> **Stated problem**
Render every line of the entries below as a JSON list of strings, with one string per line and blank lines omitted.
— START Dataset excerpts —
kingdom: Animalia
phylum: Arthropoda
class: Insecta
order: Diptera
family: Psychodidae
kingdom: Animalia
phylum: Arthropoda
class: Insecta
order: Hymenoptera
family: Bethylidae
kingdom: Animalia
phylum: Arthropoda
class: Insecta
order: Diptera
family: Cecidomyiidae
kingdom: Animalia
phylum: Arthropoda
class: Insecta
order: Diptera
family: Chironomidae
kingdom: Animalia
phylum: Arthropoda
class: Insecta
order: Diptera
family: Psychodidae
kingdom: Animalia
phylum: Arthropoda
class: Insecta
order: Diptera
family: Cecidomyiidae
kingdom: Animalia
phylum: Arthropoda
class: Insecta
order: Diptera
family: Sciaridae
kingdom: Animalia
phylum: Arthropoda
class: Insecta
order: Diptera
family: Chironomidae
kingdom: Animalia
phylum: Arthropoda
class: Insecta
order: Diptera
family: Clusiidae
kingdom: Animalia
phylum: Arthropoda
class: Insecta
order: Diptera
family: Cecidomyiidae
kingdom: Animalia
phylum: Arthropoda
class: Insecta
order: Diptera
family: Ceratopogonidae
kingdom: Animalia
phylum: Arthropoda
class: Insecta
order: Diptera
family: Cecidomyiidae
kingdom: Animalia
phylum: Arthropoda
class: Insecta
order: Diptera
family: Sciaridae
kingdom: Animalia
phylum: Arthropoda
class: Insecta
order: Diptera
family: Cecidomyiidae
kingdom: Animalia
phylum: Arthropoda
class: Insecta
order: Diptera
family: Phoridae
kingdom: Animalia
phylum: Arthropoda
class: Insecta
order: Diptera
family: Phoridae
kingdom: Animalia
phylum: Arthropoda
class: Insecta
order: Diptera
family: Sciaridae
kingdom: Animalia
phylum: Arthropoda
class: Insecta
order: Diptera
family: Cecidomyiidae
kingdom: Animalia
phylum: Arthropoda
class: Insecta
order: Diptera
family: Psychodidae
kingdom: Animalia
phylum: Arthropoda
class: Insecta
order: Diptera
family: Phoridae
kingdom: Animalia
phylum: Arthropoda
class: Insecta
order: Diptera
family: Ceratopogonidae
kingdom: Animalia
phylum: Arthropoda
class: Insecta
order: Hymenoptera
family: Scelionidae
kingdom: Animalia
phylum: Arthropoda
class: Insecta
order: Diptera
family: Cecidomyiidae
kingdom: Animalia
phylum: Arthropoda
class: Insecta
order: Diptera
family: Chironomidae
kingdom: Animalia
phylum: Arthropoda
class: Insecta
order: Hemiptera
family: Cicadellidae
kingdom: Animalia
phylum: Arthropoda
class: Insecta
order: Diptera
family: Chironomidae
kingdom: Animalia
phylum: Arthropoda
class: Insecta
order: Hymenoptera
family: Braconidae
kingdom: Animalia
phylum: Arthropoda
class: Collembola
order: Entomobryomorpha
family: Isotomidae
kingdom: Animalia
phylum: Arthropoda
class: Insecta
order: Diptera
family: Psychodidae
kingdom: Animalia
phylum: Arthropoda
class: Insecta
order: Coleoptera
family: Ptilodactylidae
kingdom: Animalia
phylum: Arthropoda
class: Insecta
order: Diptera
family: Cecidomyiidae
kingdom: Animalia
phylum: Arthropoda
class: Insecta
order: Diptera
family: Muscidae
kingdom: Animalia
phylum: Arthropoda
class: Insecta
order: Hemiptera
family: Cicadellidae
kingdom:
— END Dataset excerpts —
> **Task output**
[
  "kingdom: Animalia",
  "phylum: Arthropoda",
  "class: Insecta",
  "order: Diptera",
  "family: Psychodidae",
  "kingdom: Animalia",
  "phylum: Arthropoda",
  "class: Insecta",
  "order: Hymenoptera",
  "family: Bethylidae",
  "kingdom: Animalia",
  "phylum: Arthropoda",
  "class: Insecta",
  "order: Diptera",
  "family: Cecidomyiidae",
  "kingdom: Animalia",
  "phylum: Arthropoda",
  "class: Insecta",
  "order: Diptera",
  "family: Chironomidae",
  "kingdom: Animalia",
  "phylum: Arthropoda",
  "class: Insecta",
  "order: Diptera",
  "family: Psychodidae",
  "kingdom: Animalia",
  "phylum: Arthropoda",
  "class: Insecta",
  "order: Diptera",
  "family: Cecidomyiidae",
  "kingdom: Animalia",
  "phylum: Arthropoda",
  "class: Insecta",
  "order: Diptera",
  "family: Sciaridae",
  "kingdom: Animalia",
  "phylum: Arthropoda",
  "class: Insecta",
  "order: Diptera",
  "family: Chironomidae",
  "kingdom: Animalia",
  "phylum: Arthropoda",
  "class: Insecta",
  "order: Diptera",
  "family: Clusiidae",
  "kingdom: Animalia",
  "phylum: Arthropoda",
  "class: Insecta",
  "order: Diptera",
  "family: Cecidomyiidae",
  "kingdom: Animalia",
  "phylum: Arthropoda",
  "class: Insecta",
  "order: Diptera",
  "family: Ceratopogonidae",
  "kingdom: Animalia",
  "phylum: Arthropoda",
  "class: Insecta",
  "order: Diptera",
  "family: Cecidomyiidae",
  "kingdom: Animalia",
  "phylum: Arthropoda",
  "class: Insecta",
  "order: Diptera",
  "family: Sciaridae",
  "kingdom: Animalia",
  "phylum: Arthropoda",
  "class: Insecta",
  "order: Diptera",
  "family: Cecidomyiidae",
  "kingdom: Animalia",
  "phylum: Arthropoda",
  "class: Insecta",
  "order: Diptera",
  "family: Phoridae",
  "kingdom: Animalia",
  "phylum: Arthropoda",
  "class: Insecta",
  "order: Diptera",
  "family: Phoridae",
  "kingdom: Animalia",
  "phylum: Arthropoda",
  "class: Insecta",
  "order: Diptera",
  "family: Sciaridae",
  "kingdom: Animalia",
  "phylum: Arthropoda",
  "class: Insecta",
  "order: Diptera",
  "family: Cecidomyiidae",
  "kingdom: Animalia",
  "phylum: Arthropoda",
  "class: Insecta",
  "order: Diptera",
  "family: Psychodidae",
  "kingdom: Animalia",
  "phylum: Arthropoda",
  "class: Insecta",
  "order: Diptera",
  "family: Phoridae",
  "kingdom: Animalia",
  "phylum: Arthropoda",
  "class: Insecta",
  "order: Diptera",
  "family: Ceratopogonidae",
  "kingdom: Animalia",
  "phylum: Arthropoda",
  "class: Insecta",
  "order: Hymenoptera",
  "family: Scelionidae",
  "kingdom: Animalia",
  "phylum: Arthropoda",
  "class: Insecta",
  "order: Diptera",
  "family: Cecidomyiidae",
  "kingdom: Animalia",
  "phylum: Arthropoda",
  "class: Insecta",
  "order: Diptera",
  "family: Chironomidae",
  "kingdom: Animalia",
  "phylum: Arthropoda",
  "class: Insecta",
  "order: Hemiptera",
  "family: Cicadellidae",
  "kingdom: Animalia",
  "phylum: Arthropoda",
  "class: Insecta",
  "order: Diptera",
  "family: Chironomidae",
  "kingdom: Animalia",
  "phylum: Arthropoda",
  "class: Insecta",
  "order: Hymenoptera",
  "family: Braconidae",
  "kingdom: Animalia",
  "phylum: Arthropoda",
  "class: Collembola",
  "order: Entomobryomorpha",
  "family: Isotomidae",
  "kingdom: Animalia",
  "phylum: Arthropoda",
  "class: Insecta",
  "order: Diptera",
  "family: Psychodidae",
  "kingdom: Animalia",
  "phylum: Arthropoda",
  "class: Insecta",
  "order: Coleoptera",
  "family: Ptilodactylidae",
  "kingdom: Animalia",
  "phylum: Arthropoda",
  "class: Insecta",
  "order: Diptera",
  "family: Cecidomyiidae",
  "kingdom: Animalia",
  "phylum: Arthropoda",
  "class: Insecta",
  "order: Diptera",
  "family: Muscidae",
  "kingdom: Animalia",
  "phylum: Arthropoda",
  "class: Insecta",
  "order: Hemiptera",
  "family: Cicadellidae",
  "kingdom:"
]